Traditional gambling in the U.S. was once relegated to a few select spots like Atlantic City and Las Vegas. However, recent relaxation of gambling laws has led to an explosion of tribal and commercial casinos in many states.
But a new gold rush started after the 2018 repeal of the oppressive PASPA law, which made all sports wagering illegal. When the law was deemed unconstitutional, the floodgates opened for a new gambling Gold Rush in America. Not only can the existing casinos cash in on sports betting, but now anyone with a gambling license can offer sports betting in the U.S.
Spaghetti Nest of Legislation
The Professional and Amateur Sports Protection Act (PASPA) of 1992 was a federal act which made sports gambling illegal across all states. But once it was repealed, each individual state had to deal with its own complicated laws and charters regarding legalized gambling.
For states where gambling was already legal, it was easy to adopt sports wagering within their existing gaming infrastructure. However, any gold rush will have a few winners and many sore losers. The last time the U.S. relaxed gambling laws, many investors from Europe and beyond got their fingers burned. CEO Mark Blandford of Sportingbet watched his chairman detained by the U.S. authorities for providing sports betting from the Caribbean.
Blandford referred to the U.S. states’ unique and confusing laws as a ‘spaghetti nest of legislation’ that must be navigated to properly organize legal gambling anywhere in the U.S.
Once European bookmakers saw an opportunity in the fledgling U.S. sports betting market, they saw the potential to strike it rich. Dublin-based bookmaker Flutter, after acquiring other Irish assets including Paddy Power, was one to set its sights on the gambling gold in the hills. After Flutter took over the Canadian bookmakers The Stars Group, the sports betting giant now has a foothold in the North American sports betting market.
Members of the old order of gambling establishments do not like the sudden market opening. According to the Financial Times, there has been a lot of backroom grumbling in the hallowed halls of Vegas. “There’s a lot of animosity against European bookmakers that think they can come in and know U.S. sports,” a Sportsbook employee in Vegas explained. He described the new entrants to the sports betting field as “arrogant newcomers.”

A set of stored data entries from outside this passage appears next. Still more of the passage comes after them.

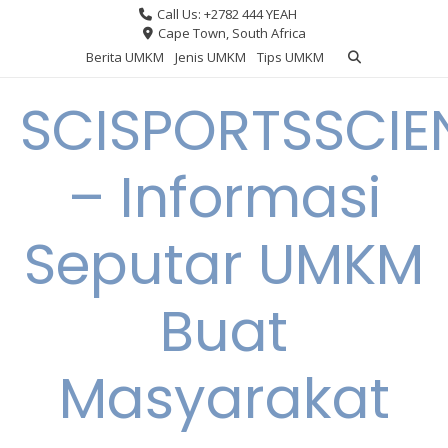
Skip
Call Us: +2782 444 YEAH
to
Cape Town, South Africa
content
Berita UMKM
Jenis UMKM
Tips UMKM
SCISPORTSSCIE
– Informasi
Seputar UMKM
Buat
Masyarakat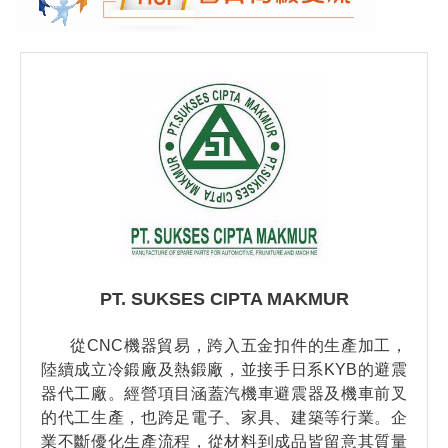
PT. SUKSES CIPTA MAKMUR
從CNC機器貿易，跨入五金扣件的生產加工，
陸續成立冷鍛廠及熱鍛廠，並接手日系KYB的避震
器代工廠。經營項目涵蓋汽機車避震器及機車前叉
的代工生產，也跨足電子、家具、建築等行業。企
業不斷優化生產流程，從材料到成品皆留意其質量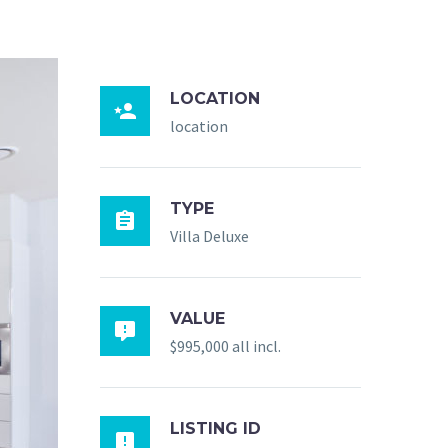
LOCATION

location
TYPE

Villa Deluxe
VALUE

$995,000 all incl.
LISTING ID
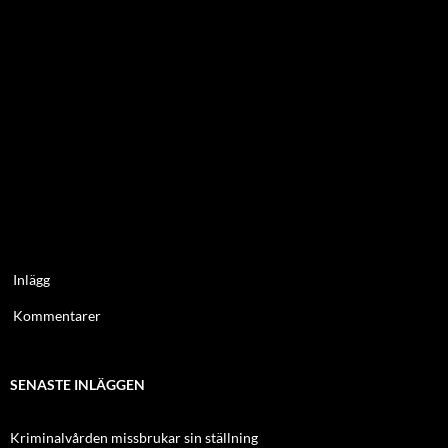
Inlägg
Kommentarer
SENASTE INLÄGGEN
Kriminalvården missbrukar sin ställning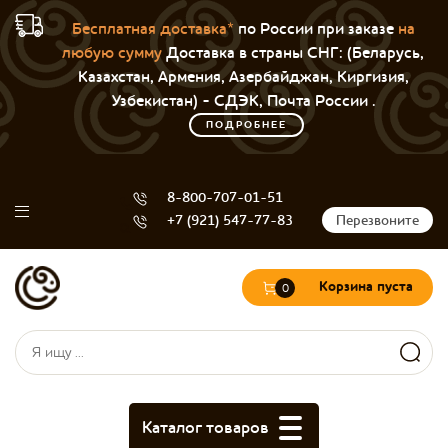
Бесплатная доставка*
по России при заказе
на
любую сумму
Доставка в страны СНГ: (Беларусь,
Казахстан, Армения, Азербайджан, Киргизия,
Узбекистан) - СДЭК, Почта России .
ПОДРОБНЕЕ
8-800-707-01-51
+7 (921) 547-77-83
Перезвоните
Корзина пуста
0
Форма поиска
Поиск
Каталог товаров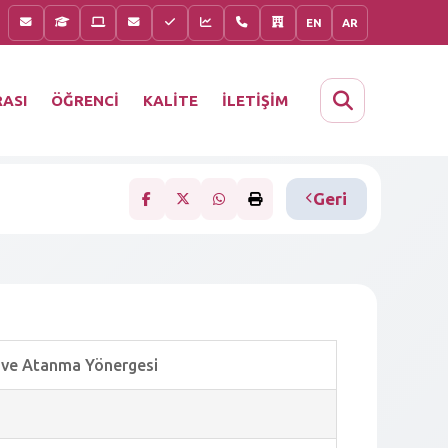
EN
AR
KALİTE
İLETİŞİM
ASI
ÖĞRENCİ
Geri
me ve Atanma Yönergesi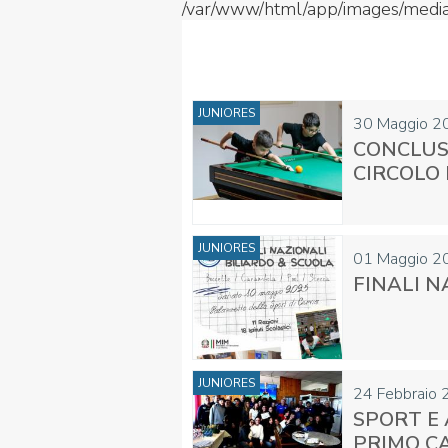
/var/www/html/app/images/media/
FIBISCUOLA-
MEDIA
JUNIORES
JUNIORES
30
Maggio
2
CONCLUSO
CIRCOLO 
JUNIORES
01
Maggio
2
FINALI N
Privacy Policy
Cookie Policy
Cerca
Map
JUNIORES
24
Febbraio
SPORT E 
PRIMO C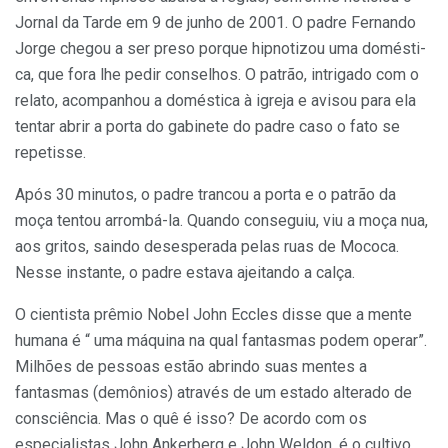
Jornal da Tarde em 9 de junho de 2001. O padre Fernando
Jorge chegou a ser preso porque hipnotizou uma domésti­
ca, que fora lhe pedir conselhos. O pa­trão, intrigado com o
relato, acompanhou a doméstica à igreja e avisou para ela
tentar abrir a porta do gabinete do padre caso o fato se
repetisse.
Após 30 minutos, o padre trancou a porta e o patrão da
moça tentou arrombá-la. Quando conseguiu, viu a moça nua,
aos gritos, saindo desespe­rada pelas ruas de Mococa.
Nesse ins­tante, o padre estava ajeitando a calça.
O cientista prêmio Nobel John Eccles disse que a mente
humana é “ uma máquina na qual fantasmas po­dem operar”.
Milhões de pessoas es­tão abrindo suas mentes a
fantasmas (demônios) através de um estado al­terado de
consciência. Mas o quê é isso? De acordo com os
especialistas John Ankerberg e John Weldon, é o cultivo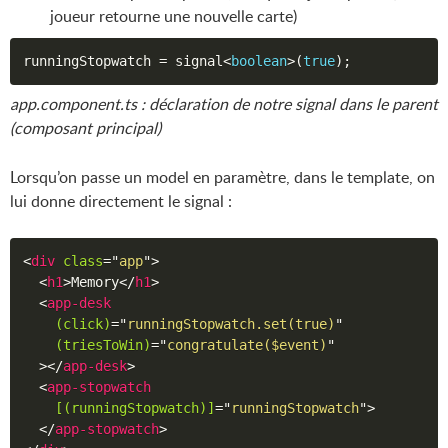
joueur retourne une nouvelle carte)
runningStopwatch 
=
 signal
<
boolean
>
(
true
)
;
app.component.ts : déclaration de notre signal dans le parent
(composant principal)
Lorsqu’on passe un model en paramètre, dans le template, on
lui donne directement le signal :
<
div
class
=
"
app
"
>
<
h1
>
Memory
</
h1
>
<
app-desk
(click)
=
"
runningStopwatch.set(true)
"
(triesToWin)
=
"
congratulate($event)
"
>
</
app-desk
>
<
app-stopwatch
[(runningStopwatch)]
=
"
runningStopwatch
"
>
</
app-stopwatch
>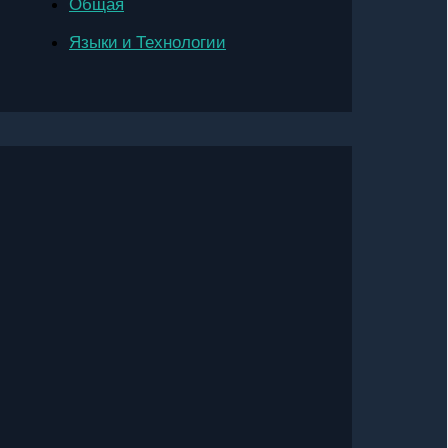
Общая
Языки и Технологии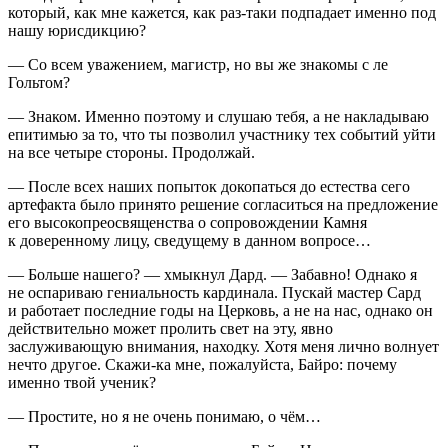
который, как мне кажется, как раз-таки подпадает именно под
нашу юрисдикцию?
— Со всем уважением, магистр, но вы же знакомы с ле
Гольтом?
— Знаком. Именно поэтому и слушаю тебя, а не накладываю
епитимью за то, что ты позволил участнику тех событий уйти
на все четыре стороны. Продолжай.
— После всех наших попыток докопаться до естества сего
артефакта было принято решение согласиться на предложение
его высокопреосвященства о сопровождении Камня
к доверенному лицу, сведущему в данном вопросе…
— Больше нашего? — хмыкнул Дард. — Забавно! Однако я
не оспариваю гениальность кардинала. Пускай мастер Сард
и работает последние годы на Церковь, а не на нас, однако он
действительно может пролить свет на эту, явно
заслуживающую внимания, находку. Хотя меня лично волнует
нечто другое. Скажи-ка мне, пожалуйста, Байро: почему
именно твой ученик?
— Простите, но я не очень понимаю, о чём…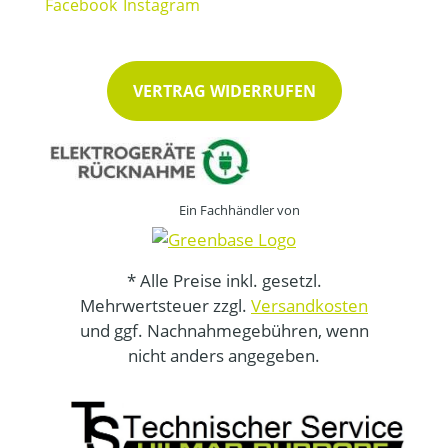
VERTRAG WIDERRUFEN
Ein Fachhändler von
* Alle Preise inkl. gesetzl.
Mehrwertsteuer zzgl.
Versandkosten
und ggf. Nachnahmegebühren, wenn
nicht anders angegeben.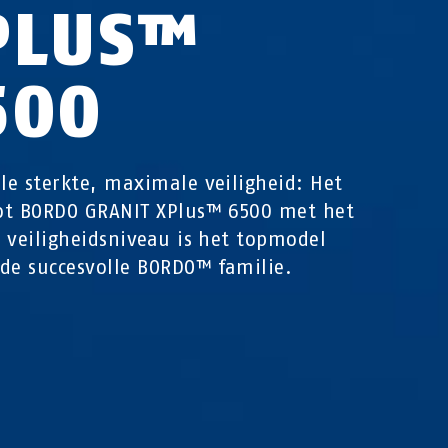
PLUS™
500
e sterkte, maximale veiligheid: Het
ot BORDO GRANIT XPlus™ 6500 met het
 veiligheidsniveau is het topmodel
de succesvolle BORDO™ familie.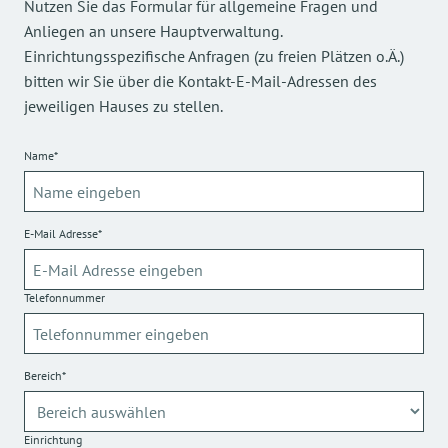
Nutzen Sie das Formular für allgemeine Fragen und
Anliegen an unsere Hauptverwaltung.
Einrichtungsspezifische Anfragen (zu freien Plätzen o.Ä.)
bitten wir Sie über die Kontakt-E-Mail-Adressen des
jeweiligen Hauses zu stellen.
Name*
E-Mail Adresse*
Telefonnummer
Bereich*
Einrichtung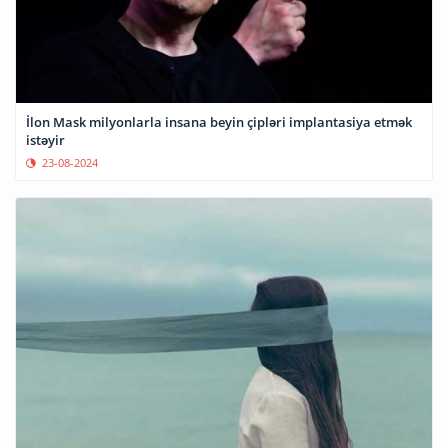
İlon Mask milyonlarla insana beyin çipləri implantasiya etmək
istəyir
23-08-2024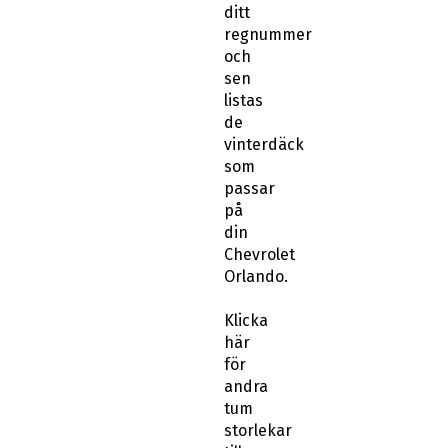
ditt
regnummer
och
sen
listas
de
vinterdäck
som
passar
på
din
Chevrolet
Orlando.
Klicka
här
för
andra
tum
storlekar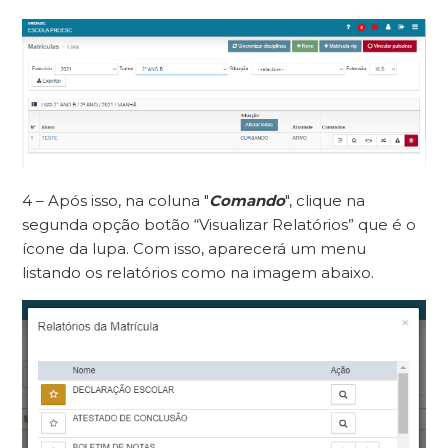
4 – Após isso, na coluna "
Comando
", clique na
segunda opção botão “Visualizar Relatórios” que é o
ícone da lupa. Com isso, aparecerá um menu
listando os relatórios como na imagem abaixo.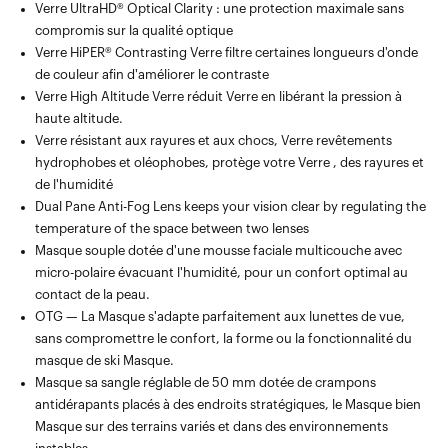
Verre UltraHD® Optical Clarity : une protection maximale sans
Masque microfibre avec poche compartimentée pour Verre , Verre
compromis sur la qualité optique
et la protection Verre
Verre HiPER® Contrasting Verre filtre certaines longueurs d'onde
de couleur afin d'améliorer le contraste
Verre High Altitude Verre réduit Verre en libérant la pression à
haute altitude.
Verre résistant aux rayures et aux chocs, Verre revêtements
hydrophobes et oléophobes, protège votre Verre , des rayures et
de l'humidité
Dual Pane Anti-Fog Lens keeps your vision clear by regulating the
temperature of the space between two lenses
Masque souple dotée d'une mousse faciale multicouche avec
micro-polaire évacuant l'humidité, pour un confort optimal au
contact de la peau.
OTG — La Masque s'adapte parfaitement aux lunettes de vue,
sans compromettre le confort, la forme ou la fonctionnalité du
masque de ski Masque.
Masque sa sangle réglable de 50 mm dotée de crampons
antidérapants placés à des endroits stratégiques, le Masque bien
Masque sur des terrains variés et dans des environnements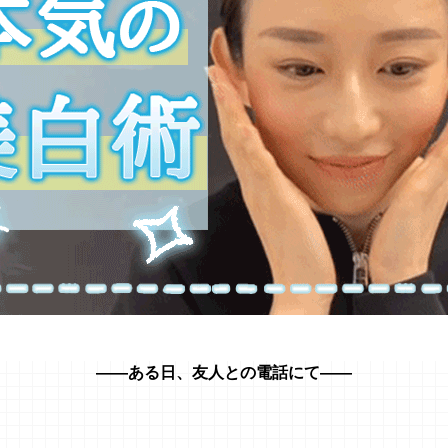
――ある日、友人との電話にて――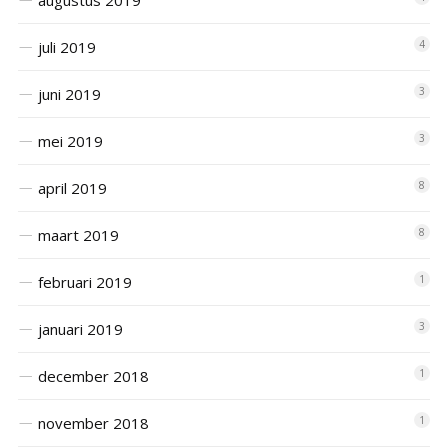
augustus 2019
juli 2019
4
juni 2019
3
mei 2019
3
april 2019
8
maart 2019
8
februari 2019
1
januari 2019
3
december 2018
1
november 2018
1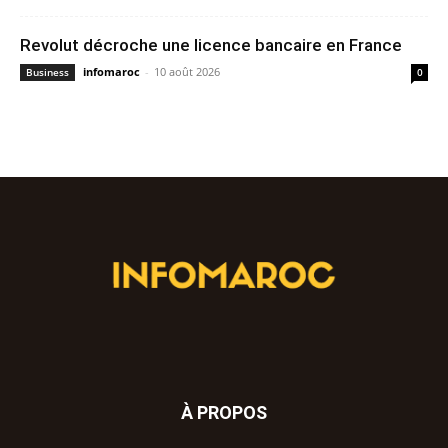
Revolut décroche une licence bancaire en France
infomaroc
-
10 août 2026
Business
0
À PROPOS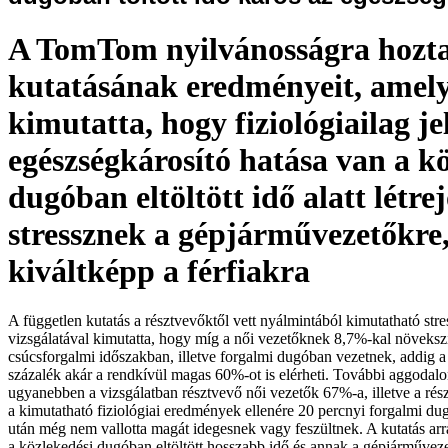
A TomTom nyilvánosságra hozta
kutatásának eredményeit, amel
kimutatta, hogy fiziológiailag je
egészségkárosító hatása van a k
dugóban eltöltött idő alatt létre
stressznek a gépjárművezetőkre
kiváltképp a férfiakra
A független kutatás a résztvevőktől vett nyálmintából kimutatható str
vizsgálatával kimutatta, hogy míg a női vezetőknek 8,7%-kal növekszik
csúcsforgalmi időszakban, illetve forgalmi dugóban vezetnek, addig a 
százalék akár a rendkívül magas 60%-ot is elérheti. További aggodal
ugyanebben a vizsgálatban résztvevő női vezetők 67%-a, illetve a rés
a kimutatható fiziológiai eredmények ellenére 20 percnyi forgalmi dug
után még nem vallotta magát idegesnek vagy feszültnek. A kutatás arra 
a közlekedési dugóban eltöltött hosszabb idő és annak a gépjárművez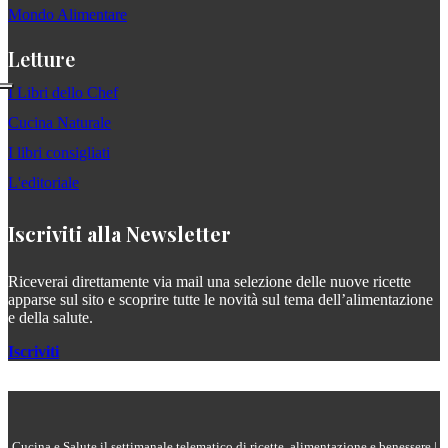
Mondo Alimentare
Letture
I Libri dello Chef
Cucina Naturale
I libri consigliati
L'editoriale
Iscriviti alla Newsletter
Riceverai direttamente via mail una selezione delle nuove ricette
apparse sul sito e scoprire tutte le novità sul tema dell’alimentazione
e della salute.
Iscriviti
Cucina e Salute il settimanale telematico di ricette, alimentazione e benessere |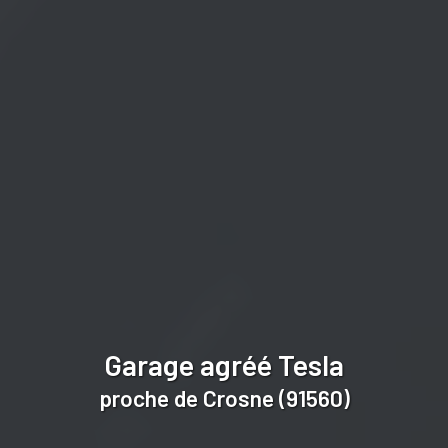
Garage agréé Tesla
proche de Crosne (91560)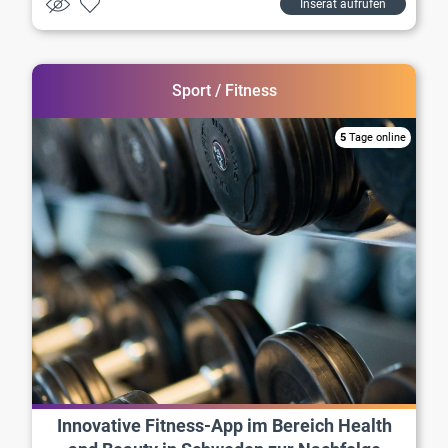
Inserat aufrufen
Sport / Fitness
5
Tage online
Innovative Fitness-App im Bereich Health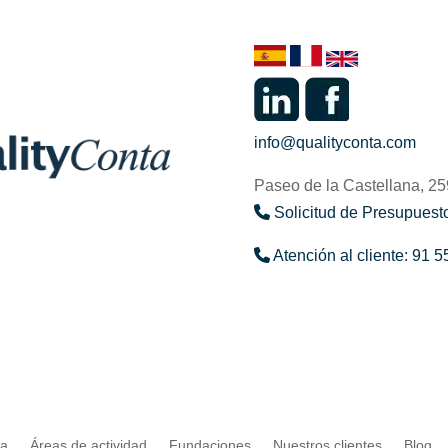
info@qualityconta.com
Paseo de la Castellana, 2
Solicitud de Presupuesto
Atención al cliente: 91 5
ta
Áreas de actividad
Fundaciones
Nuestros clientes
Blog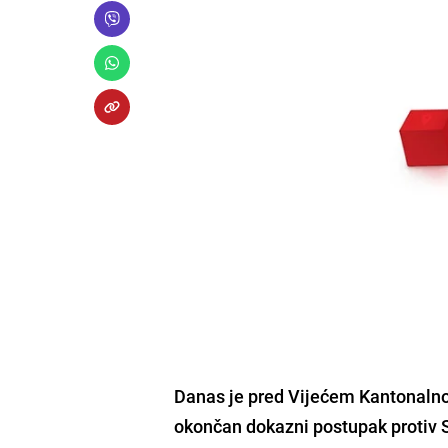
Danas je pred Vijećem Kantonalno
okončan dokazni postupak protiv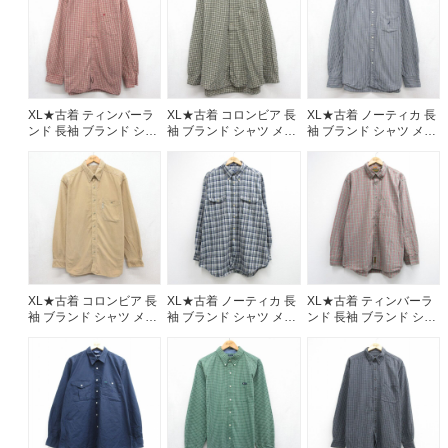
ド チェック 26aug06
26aug06
ご利用案内
お客様の声
レビュー1万件突破
お気に入りリスト
XL★古着 ティンバーラ
XL★古着 コロンビア 長
XL★古着 ノーティカ 長
会員登録
ンド 長袖 ブランド シャ
袖 ブランド シャツ メン
袖 ブランド シャツ メン
ツ メンズ 00年代 00s ワ
ズ 00年代 00s ロング丈
ズ ワンポイントロゴ コ
メルマガ登録
ンポイントロゴ 大きい
ボタンダウン ベージュ
ットン ボタンダウン ネ
サイズ ロング丈 コット
チェック 26aug06
イビー チェック
会社概要
ン ボタンダウン バーガ
26aug06
ンディ チェック
店舗一覧
26aug06
古着卸売
特定商取引法に基づく表示
プライバシーポリシー
XL★古着 コロンビア 長
XL★古着 ノーティカ 長
XL★古着 ティンバーラ
袖 ブランド シャツ メン
袖 ブランド シャツ メン
ンド 長袖 ブランド シャ
お問い合わせ
ズ コットン ボタンダウ
ズ 90年代 90s ワンポイ
ツ メンズ 00年代 00s ワ
ン ベージュ 26aug06
ントロゴ 大きいサイズ
ンポイントロゴ 大きい
ロング丈 コットン ボタ
サイズ ロング丈 コット
ンダウン ネイビー チェ
ン ボタンダウン グレー
ック 26aug06
チェック【spe】
26aug06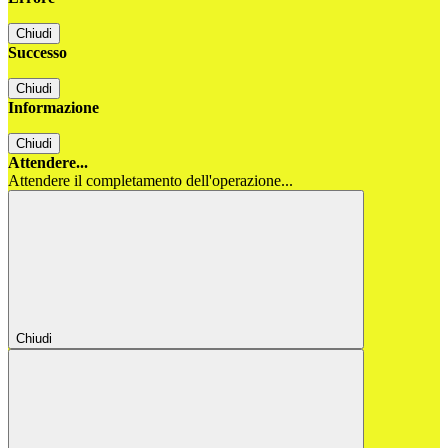
Chiudi
Successo
Chiudi
Informazione
Chiudi
Attendere...
Attendere il completamento dell'operazione...
Chiudi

Some opposition is coming from the obvious fear of competition in the new gambling gold rush. The old guard, firmly entrenched in its golden gambling motherlode, can’t cotton to rubes showing up with pans in hand. Legislators recognized the opportunity for poorer states to fill their pockets with golden sports nuggets, but also fears the thriving offshore market.
In addition to the entrenched gambling gurus, Native American groups operating tribal casinos are up in arms over the newcomers. All tribal casinos operate under tribal-state compacts, which contractually allow Indian tribes to exclusively offer certain gambling operations within the state on tribal lands. They fear their operations would be undercut by allowing newcomers to strike a claim in their territory.
Also, individual states have varying levels of resistance to gambling in general. States with extremely conservative governments, like Kentucky, won’t allow gambling laws to see the light of day. Other states with similar mindsets often equate gambling to ‘sin’ or ‘the devil’s work.’
Regardless of the narrow-minded views of some people, gambling is here to stay. As more states and countries embrace legalized gambling as a sustainable way to ensure a profitable future, more gambling will follow. You can’t just shovel dirt over the gold vein.
Sports betting is just the latest layer of gold discovered –and it’s just waiting for the right miners to come along and set the picks and pans to work.